Re: [patch V4] lib: GCD: Use binary GCD algorithm instead of Euclidean

From: Zhaoxiu Zeng
Date: Sun May 08 2016 - 09:17:26 EST


在 2016/5/7 16:41, George Spelvin 写道:
> Nothing critical, but a bit of kibitzing.
> (That is slang in the Yiddish language for a person
> who offers annoying and unwanted advice.)
>
>> The binary GCD algorithm is based on the following facts:
>> 1. If a and b are all evens, then gcd(a,b) = 2 * gcd(a/2, b/2)
>> 2. If a is even and b is odd, then gcd(a,b) = gcd(a/2, b)
>> 3. If a and b are all odds, then gcd(a,b) = gcd((a-b)/2, b) = gcd((a+b)/2, b)
> 1) "even" and "odd" are adjectives. In English, adjectives to not have
> plural suffixes. Thus, "they are even" or "they are odd".
> 2) Although "all" is not exactly wrong, it sounds odd. Since there are
> exactly two of them it's clearer to say "both".
>
> If I also rephrase the last line to fit into 80 columns, you get:
>
> The binary GCD algorithm is based on the following facts:
> - 1. If a and b are all evens, then gcd(a,b) = 2 * gcd(a/2, b/2)
> + 1. If a and b are both even, then gcd(a,b) = 2 * gcd(a/2, b/2)
> 2. If a is even and b is odd, then gcd(a,b) = gcd(a/2, b)
> - 3. If a and b are all odds, then gcd(a,b) = gcd((a-b)/2, b) = gcd((a+b)/2, b)
> + 3. If both are odd, then gcd(a,b) = gcd((a-b)/2, b) = gcd((a+b)/2, b)
>
> 3) Negative config options are always confusing.
>
> Would it be better to call it CONFIG_INEFFICIEBNT_FFS, or even simpler
> CONFIG_SLOW_FFS?
>
> Also, you're allowed to add "help" to a non-interactive config option,
> and some documentation might be useful.
> E.g.
>
> +config CPU_SLOW_FFS
> + def_bool n
> + help
> + If n, the CPU supports a fast __ffs (__builtin_ctz) operation,
> + either directly or via a short code sequence using a count
> + leading zeros or population count instruction.
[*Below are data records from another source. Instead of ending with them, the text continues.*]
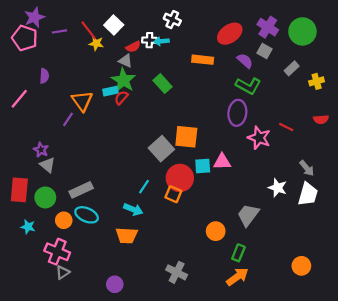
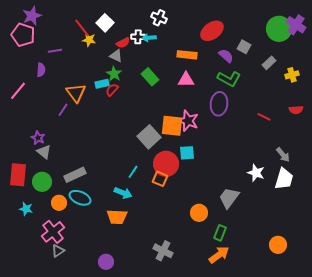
purple cross: (268, 27) -> (296, 25), moved
purple line: (59, 31) -> (55, 51), moved
green star: (123, 80) -> (114, 74), size x0.7
pink star: (259, 138) -> (188, 121), moved
pink triangle: (222, 162) -> (186, 80), moved
pink cross: (57, 252) -> (53, 232), turned 30

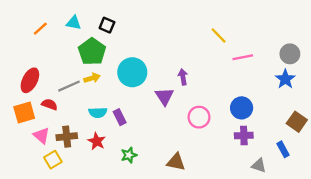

If y, the
> + operation is emulated by slower software, such as an unrolled
> + binary search.
> +
> + This is purely an optimization option; the kernel
> + will function correctly regardless of how it is set.
> +

Thanks a lot.

> Your benchmark code doesn't have to have a separate code path if
> __x86_64__; rdtsc works on 32-bit code just as well. paths. And the
> way you subtract the end and start times is unnecessarily complicated.
> The C language guarantees that unsigned arithmetic simply wraps modulo
> 2^bits as expected.

rdsc works on x86, the other path is prepared for other architectures.

> Here are some more timings, with the same flags as your tests:
>
> First, 32 bit code:
> gcd0 gcd1 gcd2 gcd3 gcd4
> Ivy Bridge 3156 1192 1740 1160 1640 PASS
> AMD Phenom 7150 2564 2348 2975 2843 PASS
> Core 2 4176 2592 4164 2604 3900 PASS
> Pentium 4 11492 4784 7632 4852 6452 PASS
>
> And 64-bit (longer times becuase the inputs are larger):
> Ivy Bridge 10636 2496 3500 2432 3360 PASS
> AMD Phenom 19482 4058 6030 5001 6845 PASS
>
> Looking at those, I'm not sure how much better the gcd3/4 versions are
> than gcd1/2. The difference seems pretty minor and sometimes negative.
>

The worst case of binary GCD is that one number is power of 2,
for example a is 0xffffffff (0xcccccccc for the "even/odd" variant) and b is 1.

The gcd3/4 versions can handle this properly.